The result of this read function returns not only the value but also the query for a variety of remotes. Later we'll see that when constructing the reconciler we'll pass along a list of remotes. In this case we have our local state provided by :value, the :dynamic portion of the query will be passed along to a remote service as well as the :static portion. The only difference is that we'll use the :static portion to compute a specific URL.

There is nothing special about these remotes, you can call them whatever you want and list as many as you like.

(defmethod read :dashboard/items
  [{:keys [state ast]} k _]
  (let [st @state]
    {:value   (into [] (map #(get-in st %)) (get st k))
     :dynamic (update-in ast [:sel]
                #(->> (for [[k _] %]
                        [[k [:favorites]]])
                  (into {})))
     :static  (update-in ast [:sel]
                #(->> (for [[k v] %]
                        [k (into [] (remove #{:favorites}) v)])
                  (into {})))}))

(defn sha-256 [s]
  (let [sha (Sha256.)
        _   (.update sha s)]
    (gcrypt/byteArrayToHex (.digest sha))))

(def p (om/parser {:read read}))
(def w (t/writer :json))
(def app-state (atom (om/normalize Dashboard init-data true)))

Notice that all read (and mutation) functions receive a simple AST (Abstract Syntax Tree) representing the current portion of the query. In our map besides returning :value we can also return modified query fragments to produce different queries.
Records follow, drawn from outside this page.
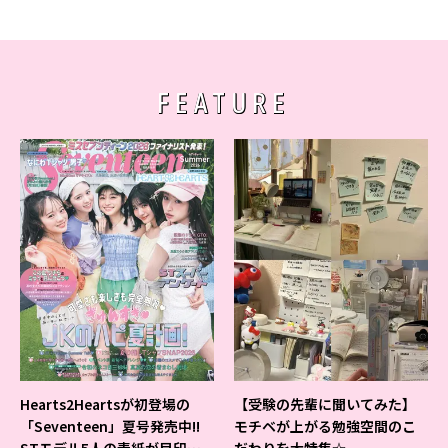
FEATURE
Hearts2Heartsが初登場の
【受験の先輩に聞いてみた】
「Seventeen」夏号発売中!!
モチベが上がる勉強空間のこ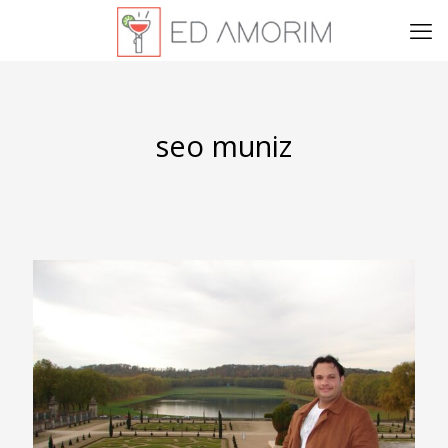
seo muniz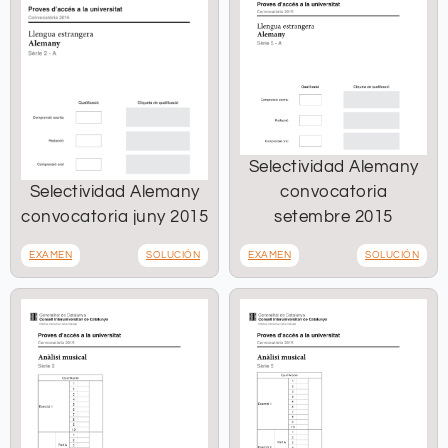
Selectividad Alemany
Selectividad Alemany
convocatoria
convocatoria juny 2015
setembre 2015
EXAMEN
SOLUCIÓN
EXAMEN
SOLUCIÓN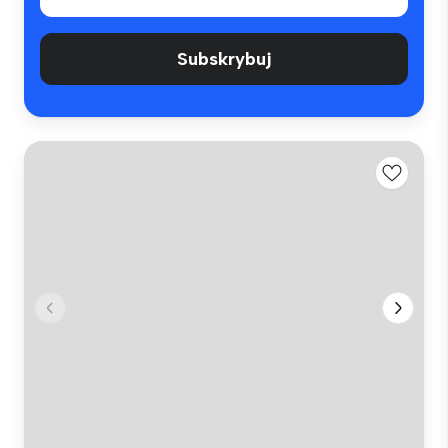
Subskrybuj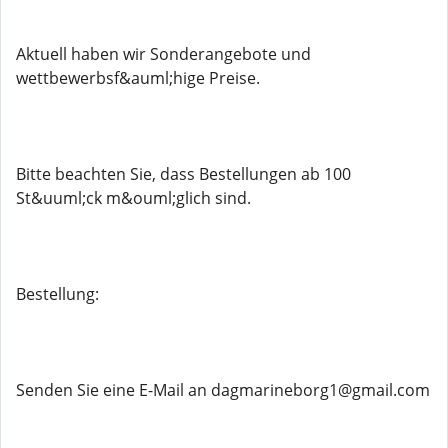
Aktuell haben wir Sonderangebote und
wettbewerbsf&auml;hige Preise.
Bitte beachten Sie, dass Bestellungen ab 100
St&uuml;ck m&ouml;glich sind.
Bestellung:
Senden Sie eine E-Mail an dagmarineborg1@gmail.com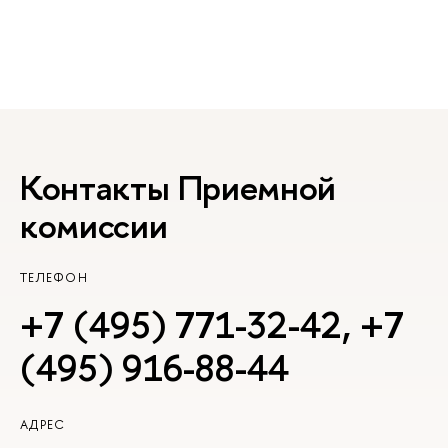
Контакты Приемной
комиссии
ТЕЛЕФОН
+7 (495) 771-32-42
,
+7
(495) 916-88-44
АДРЕС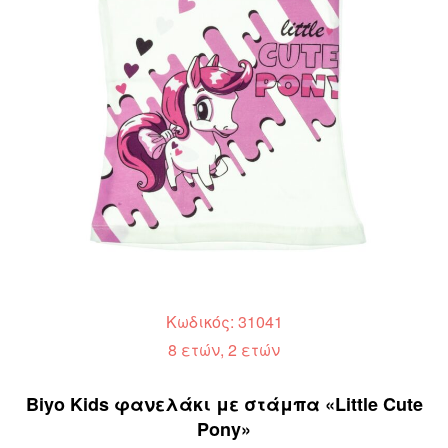
Κωδικός: 31041
8 ετών, 2 ετών
Biyo Kids φανελάκι με στάμπα «Little Cute
Pony»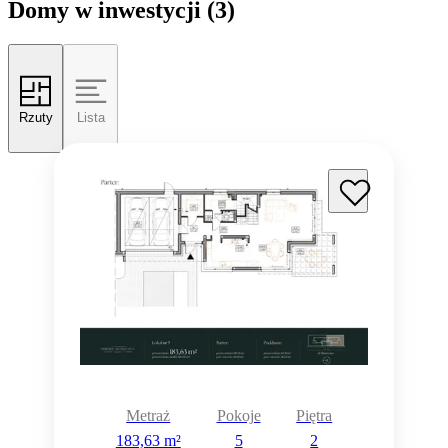
Domy w inwestycji
(3)
Rzuty
Lista
Metraż
Pokoje
Piętra
183,63 m²
5
2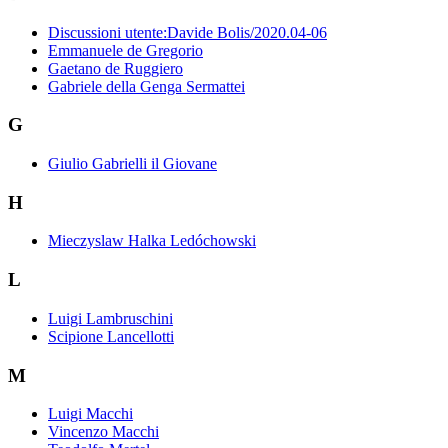
Discussioni utente:Davide Bolis/2020.04-06
Emmanuele de Gregorio
Gaetano de Ruggiero
Gabriele della Genga Sermattei
G
Giulio Gabrielli il Giovane
H
Mieczyslaw Halka Ledóchowski
L
Luigi Lambruschini
Scipione Lancellotti
M
Luigi Macchi
Vincenzo Macchi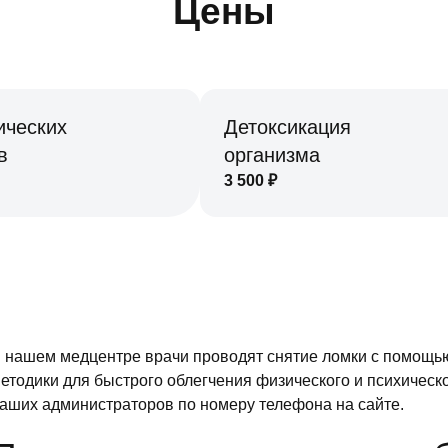
Цены
ических
Детоксикация
в
организма
3 500
₽
 нашем медцентре врачи проводят снятие ломки с помощь
етодики для быстрого облегчения физического и психическо
аших администраторов по номеру телефона на сайте.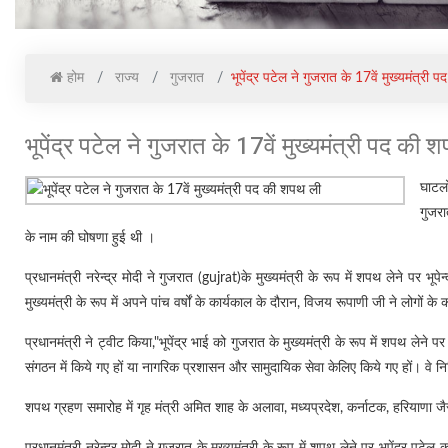
होम
राज्य
गुजरात
भूपेंद्र पटेल ने गुजरात के 17वें मुख्यमंत्री
भूपेंद्र पटेल ने गुजरात के 17वें मुख्यमंत्री पद की 
घाटलो
गुजरा
के नाम की घोषणा हुई थी ।
प्रधानमंत्री नरेन्द्र मोदी ने गुजरात (gujrat)के मुख्यमंत्री के रूप में शपथ लेने पर 
मुख्यमंत्री के रूप में अपने पांच वर्षों के कार्यकाल के दौरान, विजय रूपाणी जी ने लोगों 
प्रधानमंत्री ने ट्वीट किया,"भूपेंद्र भाई को गुजरात के मुख्यमंत्री के रूप में शपथ लेने पर 
संगठन में किये गए हों या नागरिक प्रशासन और सामुदायिक सेवा केलिए किये गए हों। वे निश्
शपथ ग्रहण समारोह में गृह मंत्री अमित शाह के अलावा, मध्यप्रदेश, कर्नाटक, हरियाणा जैसे 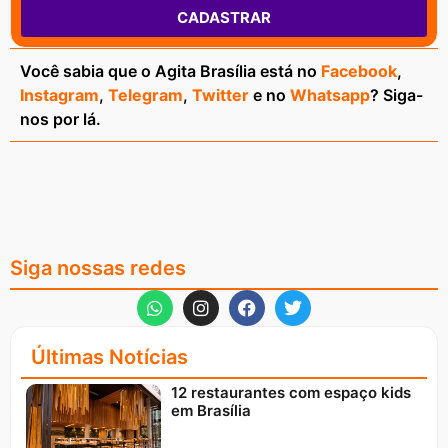
CADASTRAR
Você sabia que o Agita Brasília está no
Facebook
,
Instagram
,
Telegram
,
Twitter
e no
Whatsapp
? Siga-
nos por lá.
Siga nossas redes
Últimas Notícias
12 restaurantes com espaço kids
em Brasília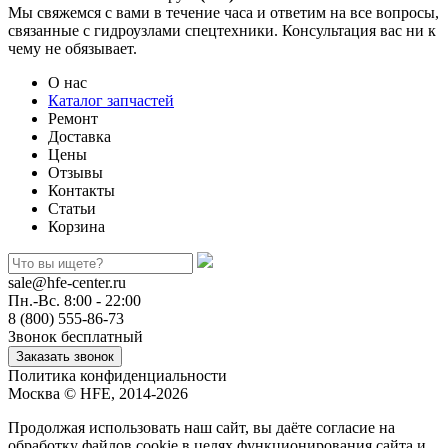
Мы свяжемся с вами в течение часа и ответим на все вопросы,
связанные с гидроузлами спецтехники. Консультация вас ни к
чему не обязывает.
О нас
Каталог запчастей
Ремонт
Доставка
Цены
Отзывы
Контакты
Статьи
Корзина
sale@hfe-center.ru
Пн.-Вс. 8:00 - 22:00
8 (800) 555-86-73
Звонок бесплатный
Политика конфиденциальности
Москва © HFE, 2014-2026
Продолжая использовать наш сайт, вы даёте согласие на
обработку файлов cookie в целях функционирования сайта и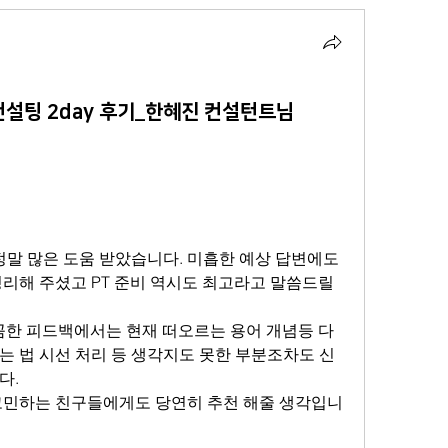
설팅 2day 후기_한혜진 컨설턴트님
정말 많은 도움 받았습니다. 미흡한 예상 답변에도 
리해 주셨고 PT 준비 역시도 최고라고 말씀드릴 
꼼꼼한 피드백에서는 현재 떠오르는 용어 개념등 다
는 법 시선 처리 등 생각지도 못한 부분조차도 신
.  
고민하는 친구들에게도 당연히 추천 해줄 생각입니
Let's see this in action at the REPL:

(p {:state app-state} (om/get-query Dashboard) :static)

The result should be familiar except we're missing the :favorites key. If you examine the :static key in the read function above it should now be clear what's going on. We're changing each selector in the union query.

Try the following:

(let [query (p {:state app-state} (om/get-query Dashboard) :static)
      json  (t/write w query)
      hash  (.substring (sha-256 json) 0 16)]
    (str "/api/" hash))
;; "/api/02e397cc1447d688"

You should see the exact same URL on your machine.

When we write our send function and we request the :static portion of the message we'll use this convenient URL.

Now what about the dynamic query?

(p {:state app-state} (om/get-query Dashboard) :dynamic)
;; [{:dashboard/items
;;   {:dashboard/post    [:favorites],
;;    :dashboard/photo   [:favorites], 
;;    :dashboard/graphic [:favorites]}}]

There's our dynamic query.

Using the same parsing infrastructure we can present a merged view of local state, HTTP cached state, and the user's dynamic query without issue.